Wells further explained: “The new CROs will each provide independent, holistic risk leadership and oversight for their respective business lines and functional areas, creating streamlined interaction with independent risk management and a comprehensive view of risks across each of the businesses. The CROs will work in strong partnership with leaders who will continue to oversee market, credit, operational, compliance, strategic, and model risk holistically across the entire company.”

Clifford Rossi, professor of the practice and executive-in-residence, Robert H. Smith School of Business, University of Maryland, a longtime risk manager and observer of the profession, said Wells appears to be avoiding the perils of decentralization “largely because each CRO reports directly to the enterprise CRO.” Rossi noted that an internal report after the retail bank account-opening scandal “highlighted issues arising from the first-line risk officers, where they were not providing information to the second line and the second line was too deferential. This looks like tightening the risk reins a bit, which makes sense given what happened.”
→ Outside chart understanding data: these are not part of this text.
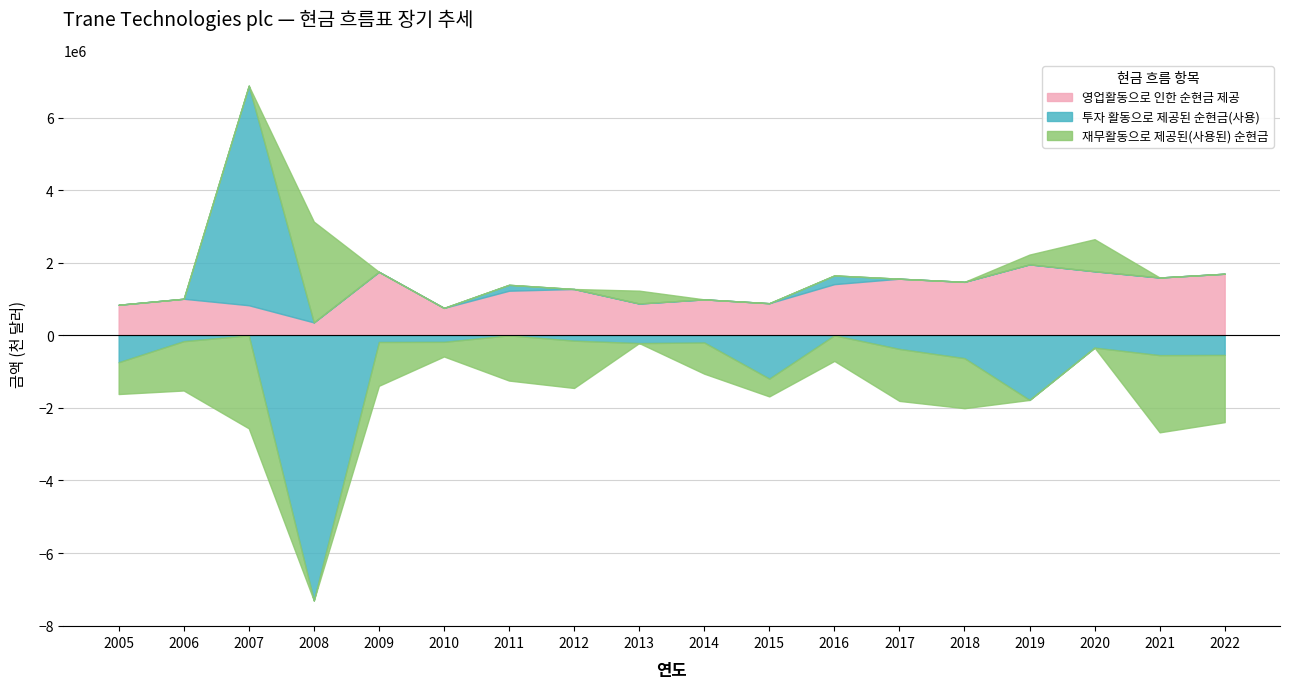

Reading left to right, extract all data points from this chart.

영업활동으로 인한 순현금 제공: 2005=843200	2006=1008800	2007=829900	2008=356800	2009=1751500	2010=756300	2011=1230200	2012=1277700	2013=877700	2014=991700	2015=886200	2016=1411300	2017=1561600	2018=1474500	2019=1956300	2020=1766200	2021=1594400	2022=1698700
투자 활동으로 제공된 순현금(사용): 2005=-741700	2006=-161200	2007=6052400	2008=-7306400	2009=-182700	2010=-179000	2011=163100	2012=-146400	2013=-213200	2014=-197000	2015=-1192900	2016=240100	2017=-374700	2018=-629400	2019=-1780000	2020=-338500	2021=-545700	2022=-539800
재무활동으로 제공된(사용된) 순현금: 2005=-875700	2006=-1358700	2007=-2563100	2008=2778100	2009=-1208100	2010=-403700	2011=-1246400	2012=-1303900	2013=354100	2014=-859500	2015=-490300	2016=-705200	2017=-1432500	2018=-1378800	2019=270500	2020=884300	2021=-2127600	2022=-1852200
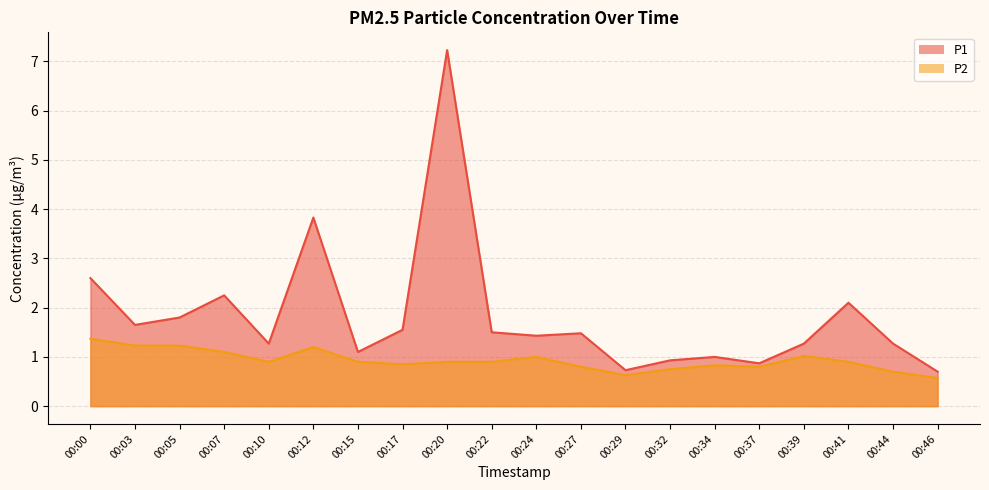

What is the sum of the P2 values at 00:12 and 00:44?

1.9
[See Rossi's article for GARP Risk Intelligence, Risk Management Lessons from the Wells Fargo Report]

Additions to the Roster

In addition to CCO Paula Dominick, the new members of Norton's team are:

  • Brian King, who will join Wells Fargo as CRO for Consumer & Small Business Banking in October. He was most recently CRO and head of finance for Goldman Sachs' consumer business and was previously with JPMorgan Chase.

  • Ellen Koebler, who will be Wells' CRO for Commercial Banking, effective in September. Koebler has been deputy CRO at Truist and CRO of SunTrust Banks, and held leadership roles at E*Trade, JPMorgan Chase, First Union, and Shell Oil & Shell Chemical Companies.

  • Prasanna Someshwar, CRO for Wealth & Investment Management, starting in October. Someshwar was previously at JPMorgan Chase in positions including CRO and chief credit officer for Wealth Management/Private Bank.

  • Jeff Colson, CRO for Finance as of September, after transitioning from head of capital management at Wells Fargo.

  • Patrick Dillon, Enterprise Testing & Validation leader, effective immediately. He joined Wells Fargo's risk organization in 2018 and was previously in compliance leadership roles at PNC Financial Services and Bank of America Merchant Services. Wells said Dillon “will lead the team responsible for the development and design of methodologies and standards for review activities across the company and provide strategic leadership of significant enterprise-wide testing programs.”

A search remains underway for a CRO for Corporate & Investment Banking.